**TRY IT:** An exact, complete copy of the entries is needed, with the pictures left out.

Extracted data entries
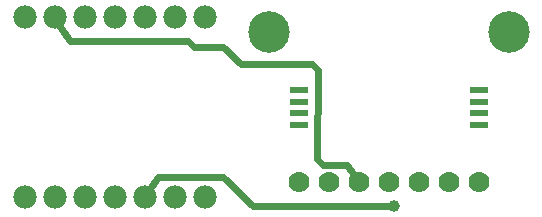
<source format=gbl>
G04 MADE WITH FRITZING*
G04 WWW.FRITZING.ORG*
G04 DOUBLE SIDED*
G04 HOLES PLATED*
G04 CONTOUR ON CENTER OF CONTOUR VECTOR*
%ASAXBY*%
%FSLAX23Y23*%
%MOIN*%
%OFA0B0*%
%SFA1.0B1.0*%
%ADD10C,0.138425*%
%ADD11C,0.070000*%
%ADD12C,0.078000*%
%ADD13C,0.039370*%
%ADD14R,0.061024X0.023622*%
%ADD15C,0.024000*%
%LNCOPPER0*%
G90*
G70*
G54D10*
X948Y746D03*
G54D11*
X1048Y246D03*
X1148Y246D03*
G54D10*
X1748Y746D03*
G54D11*
X1248Y246D03*
X1348Y246D03*
X1448Y246D03*
X1548Y246D03*
X1648Y246D03*
G54D12*
X134Y196D03*
X234Y196D03*
X334Y196D03*
X434Y196D03*
X534Y196D03*
X634Y196D03*
X734Y196D03*
X734Y797D03*
X634Y797D03*
X534Y797D03*
X434Y797D03*
X334Y797D03*
X234Y797D03*
X134Y797D03*
G54D13*
X1366Y167D03*
G54D14*
X1649Y437D03*
X1649Y476D03*
X1649Y515D03*
X1649Y555D03*
X1047Y555D03*
X1047Y515D03*
X1047Y476D03*
X1047Y437D03*
G54D15*
X1111Y619D02*
X1110Y324D01*
D02*
X1110Y324D02*
X1130Y305D01*
D02*
X854Y639D02*
X1091Y639D01*
D02*
X1130Y305D02*
X1208Y305D01*
D02*
X697Y698D02*
X795Y698D01*
D02*
X795Y698D02*
X854Y639D01*
D02*
X1091Y639D02*
X1111Y619D01*
D02*
X1208Y305D02*
X1231Y271D01*
D02*
X678Y718D02*
X697Y698D01*
D02*
X441Y718D02*
X678Y718D01*
D02*
X284Y718D02*
X441Y718D01*
D02*
X250Y771D02*
X284Y718D01*
D02*
X795Y265D02*
X894Y167D01*
D02*
X894Y167D02*
X1347Y167D01*
D02*
X579Y265D02*
X795Y265D01*
D02*
X550Y221D02*
X579Y265D01*
G04 End of Copper0*
M02*
</source>
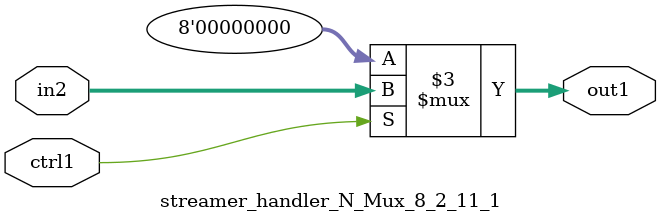
<source format=v>

`timescale 1ps / 1ps


module streamer_handler_N_Mux_8_2_11_1( in2, ctrl1, out1 );

    input [7:0] in2;
    input ctrl1;
    output [7:0] out1;
    reg [7:0] out1;

    
    // rtl_process:streamer_handler_N_Mux_8_2_11_1/streamer_handler_N_Mux_8_2_11_1_thread_1
    always @*
      begin : streamer_handler_N_Mux_8_2_11_1_thread_1
        case (ctrl1) 
          1'b1: 
            begin
              out1 = in2;
            end
          default: 
            begin
              out1 = 8'd000;
            end
        endcase
      end

endmodule


</source>
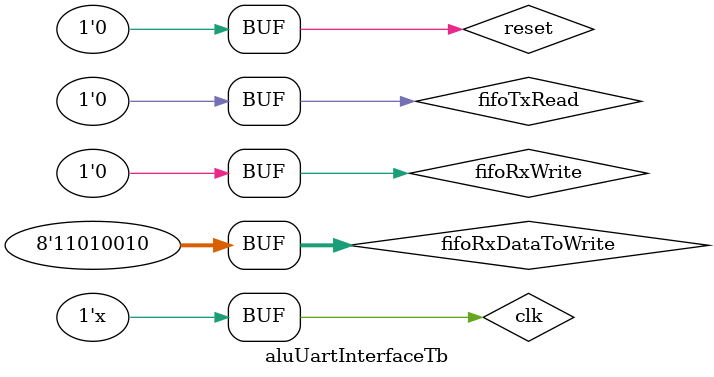
<source format=v>
`timescale 1ns / 1ns

module aluUartInterfaceTb();

localparam DATA_LEN = 8;
localparam OP_LEN = 6;
localparam PTR_LEN = 2;

reg clk;
reg reset;
wire [DATA_LEN-1:0] aluResult;

wire fifoRxRead;
wire fifoTxWrite;
wire [DATA_LEN-1:0] dataToWrite;
wire [OP_LEN-1:0] opSelector;
wire [DATA_LEN-1:0] operandA;
wire [DATA_LEN-1:0] operandB;
wire validFlag;

reg fifoRxWrite; //used to store data in fifo
reg [DATA_LEN-1:0] fifoRxDataToWrite;

wire fifoRxEmpty;
wire [DATA_LEN-1:0] fifoRxDataToRead;

reg fifoTxRead; //Used to see result

wire fifoTxFull;
wire [DATA_LEN-1:0] fifoTxDataToRead;

aluUartInterface#
(
    .DATA_LEN(DATA_LEN),
    .OP_LEN(OP_LEN)     
) interfaceUnit
(
    .i_clk(clk),
    .i_reset(reset),
    .i_aluResult(aluResult),
    .i_dataToRead(fifoRxDataToRead),
    .i_fifoRxEmpty(fifoRxEmpty),
    .i_fifoTxFull(fifoTxFull),
    .i_aluOverflow(),
    .i_aluZero(),

    .o_fifoRxRead(fifoRxRead),
    .o_fifoTxWrite(fifoTxWrite),
    .o_dataToWrite(dataToWrite),
    .o_aluOpSelector(opSelector),
    .o_aluOperandA(operandA),
    .o_aluOperandB(operandB),
    .o_validFlag(validFlag)

);

fifoBuffer#
(
    .DATA_LEN(DATA_LEN),
    .PTR_LEN(PTR_LEN)
) fifoRx
(
    .i_clk(clk),     
    .i_reset(reset),
    .i_fifoRead(fifoRxRead),            
    .i_fifoWrite(fifoRxWrite),
    .i_dataToWrite(fifoRxDataToWrite),
    .o_fifoEmpty(fifoRxEmpty),
    .o_fifoFull(),
    .o_dataToRead(fifoRxDataToRead)
);


fifoBuffer#
(
    .DATA_LEN(DATA_LEN),
    .PTR_LEN(PTR_LEN)
) fifoTx
(
    .i_clk(clk),     
    .i_reset(reset),
    .i_fifoRead(fifoTxRead),            
    .i_fifoWrite(fifoTxWrite),
    .i_dataToWrite(dataToWrite),
    .o_fifoEmpty(),
    .o_fifoFull(fifoTxFull),
    .o_dataToRead(fifoTxDataToRead)
);

alu#
(
    .DATA_LEN(DATA_LEN),
    .OP_LEN(OP_LEN)  
) aluUnit
( 
    .i_operandA(operandA),
    .i_operandB(operandB),
    .i_opSelector(opSelector),
    .o_aluResult(aluResult),
    .o_zero(),
    .o_overFlow()
); 


always begin
    #5 clk = ~clk; 
end

initial begin
    clk = 0;
    reset = 1;
    fifoRxWrite = 0; //used to store data in fifo
    fifoRxDataToWrite = 0;
    fifoTxRead = 0; //Used to see result

    #10 reset = 0;

    fifoRxDataToWrite = 8'h20;
    fifoRxWrite = 1'b1;
    #10;
    fifoRxDataToWrite = 8'h05;
    #10;
    fifoRxDataToWrite = 8'h0a;
    #10;
    fifoRxDataToWrite = 8'hd0;
    #10;
    fifoRxWrite = 1'b0;
    #50;
    fifoTxRead = 1'b1;
    #10;
    fifoTxRead = 1'b0;
    #30;

    fifoRxDataToWrite = 8'h22;
    fifoRxWrite = 1'b1;
    #10;
    fifoRxDataToWrite = 8'h0a;
    #10;
    fifoRxDataToWrite = 8'h05;
    #10;
    fifoRxDataToWrite = 8'hd2;
    #10;
    fifoRxWrite = 1'b0;
    #50;
    fifoTxRead = 1'b1;
    #10;
    fifoTxRead = 1'b0;
    #10;
    fifoTxRead = 1'b1;
    #10;
    fifoTxRead = 1'b0;


end


endmodule

</source>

**EXERCISE RESULT:**
<source format=gbl>
G04 MADE WITH FRITZING*
G04 WWW.FRITZING.ORG*
G04 DOUBLE SIDED*
G04 HOLES PLATED*
G04 CONTOUR ON CENTER OF CONTOUR VECTOR*
%ASAXBY*%
%FSLAX23Y23*%
%MOIN*%
%OFA0B0*%
%SFA1.0B1.0*%
%ADD10C,0.138425*%
%ADD11C,0.070000*%
%ADD12C,0.078000*%
%ADD13C,0.039370*%
%ADD14R,0.061024X0.023622*%
%ADD15C,0.024000*%
%LNCOPPER0*%
G90*
G70*
G54D10*
X948Y746D03*
G54D11*
X1048Y246D03*
X1148Y246D03*
G54D10*
X1748Y746D03*
G54D11*
X1248Y246D03*
X1348Y246D03*
X1448Y246D03*
X1548Y246D03*
X1648Y246D03*
G54D12*
X134Y196D03*
X234Y196D03*
X334Y196D03*
X434Y196D03*
X534Y196D03*
X634Y196D03*
X734Y196D03*
X734Y797D03*
X634Y797D03*
X534Y797D03*
X434Y797D03*
X334Y797D03*
X234Y797D03*
X134Y797D03*
G54D13*
X1366Y167D03*
G54D14*
X1649Y437D03*
X1649Y476D03*
X1649Y515D03*
X1649Y555D03*
X1047Y555D03*
X1047Y515D03*
X1047Y476D03*
X1047Y437D03*
G54D15*
X1111Y619D02*
X1110Y324D01*
D02*
X1110Y324D02*
X1130Y305D01*
D02*
X854Y639D02*
X1091Y639D01*
D02*
X1130Y305D02*
X1208Y305D01*
D02*
X697Y698D02*
X795Y698D01*
D02*
X795Y698D02*
X854Y639D01*
D02*
X1091Y639D02*
X1111Y619D01*
D02*
X1208Y305D02*
X1231Y271D01*
D02*
X678Y718D02*
X697Y698D01*
D02*
X441Y718D02*
X678Y718D01*
D02*
X284Y718D02*
X441Y718D01*
D02*
X250Y771D02*
X284Y718D01*
D02*
X795Y265D02*
X894Y167D01*
D02*
X894Y167D02*
X1347Y167D01*
D02*
X579Y265D02*
X795Y265D01*
D02*
X550Y221D02*
X579Y265D01*
G04 End of Copper0*
M02*
</source>
<source format=v>

`timescale 1ps / 1ps


module streamer_handler_N_Mux_8_2_11_1( in2, ctrl1, out1 );

    input [7:0] in2;
    input ctrl1;
    output [7:0] out1;
    reg [7:0] out1;

    
    // rtl_process:streamer_handler_N_Mux_8_2_11_1/streamer_handler_N_Mux_8_2_11_1_thread_1
    always @*
      begin : streamer_handler_N_Mux_8_2_11_1_thread_1
        case (ctrl1) 
          1'b1: 
            begin
              out1 = in2;
            end
          default: 
            begin
              out1 = 8'd000;
            end
        endcase
      end

endmodule


</source>
<source format=v>
`timescale 1ns / 1ns

module aluUartInterfaceTb();

localparam DATA_LEN = 8;
localparam OP_LEN = 6;
localparam PTR_LEN = 2;

reg clk;
reg reset;
wire [DATA_LEN-1:0] aluResult;

wire fifoRxRead;
wire fifoTxWrite;
wire [DATA_LEN-1:0] dataToWrite;
wire [OP_LEN-1:0] opSelector;
wire [DATA_LEN-1:0] operandA;
wire [DATA_LEN-1:0] operandB;
wire validFlag;

reg fifoRxWrite; //used to store data in fifo
reg [DATA_LEN-1:0] fifoRxDataToWrite;

wire fifoRxEmpty;
wire [DATA_LEN-1:0] fifoRxDataToRead;

reg fifoTxRead; //Used to see result

wire fifoTxFull;
wire [DATA_LEN-1:0] fifoTxDataToRead;

aluUartInterface#
(
    .DATA_LEN(DATA_LEN),
    .OP_LEN(OP_LEN)     
) interfaceUnit
(
    .i_clk(clk),
    .i_reset(reset),
    .i_aluResult(aluResult),
    .i_dataToRead(fifoRxDataToRead),
    .i_fifoRxEmpty(fifoRxEmpty),
    .i_fifoTxFull(fifoTxFull),
    .i_aluOverflow(),
    .i_aluZero(),

    .o_fifoRxRead(fifoRxRead),
    .o_fifoTxWrite(fifoTxWrite),
    .o_dataToWrite(dataToWrite),
    .o_aluOpSelector(opSelector),
    .o_aluOperandA(operandA),
    .o_aluOperandB(operandB),
    .o_validFlag(validFlag)

);

fifoBuffer#
(
    .DATA_LEN(DATA_LEN),
    .PTR_LEN(PTR_LEN)
) fifoRx
(
    .i_clk(clk),     
    .i_reset(reset),
    .i_fifoRead(fifoRxRead),            
    .i_fifoWrite(fifoRxWrite),
    .i_dataToWrite(fifoRxDataToWrite),
    .o_fifoEmpty(fifoRxEmpty),
    .o_fifoFull(),
    .o_dataToRead(fifoRxDataToRead)
);


fifoBuffer#
(
    .DATA_LEN(DATA_LEN),
    .PTR_LEN(PTR_LEN)
) fifoTx
(
    .i_clk(clk),     
    .i_reset(reset),
    .i_fifoRead(fifoTxRead),            
    .i_fifoWrite(fifoTxWrite),
    .i_dataToWrite(dataToWrite),
    .o_fifoEmpty(),
    .o_fifoFull(fifoTxFull),
    .o_dataToRead(fifoTxDataToRead)
);

alu#
(
    .DATA_LEN(DATA_LEN),
    .OP_LEN(OP_LEN)  
) aluUnit
( 
    .i_operandA(operandA),
    .i_operandB(operandB),
    .i_opSelector(opSelector),
    .o_aluResult(aluResult),
    .o_zero(),
    .o_overFlow()
); 


always begin
    #5 clk = ~clk; 
end

initial begin
    clk = 0;
    reset = 1;
    fifoRxWrite = 0; //used to store data in fifo
    fifoRxDataToWrite = 0;
    fifoTxRead = 0; //Used to see result

    #10 reset = 0;

    fifoRxDataToWrite = 8'h20;
    fifoRxWrite = 1'b1;
    #10;
    fifoRxDataToWrite = 8'h05;
    #10;
    fifoRxDataToWrite = 8'h0a;
    #10;
    fifoRxDataToWrite = 8'hd0;
    #10;
    fifoRxWrite = 1'b0;
    #50;
    fifoTxRead = 1'b1;
    #10;
    fifoTxRead = 1'b0;
    #30;

    fifoRxDataToWrite = 8'h22;
    fifoRxWrite = 1'b1;
    #10;
    fifoRxDataToWrite = 8'h0a;
    #10;
    fifoRxDataToWrite = 8'h05;
    #10;
    fifoRxDataToWrite = 8'hd2;
    #10;
    fifoRxWrite = 1'b0;
    #50;
    fifoTxRead = 1'b1;
    #10;
    fifoTxRead = 1'b0;
    #10;
    fifoTxRead = 1'b1;
    #10;
    fifoTxRead = 1'b0;


end


endmodule

</source>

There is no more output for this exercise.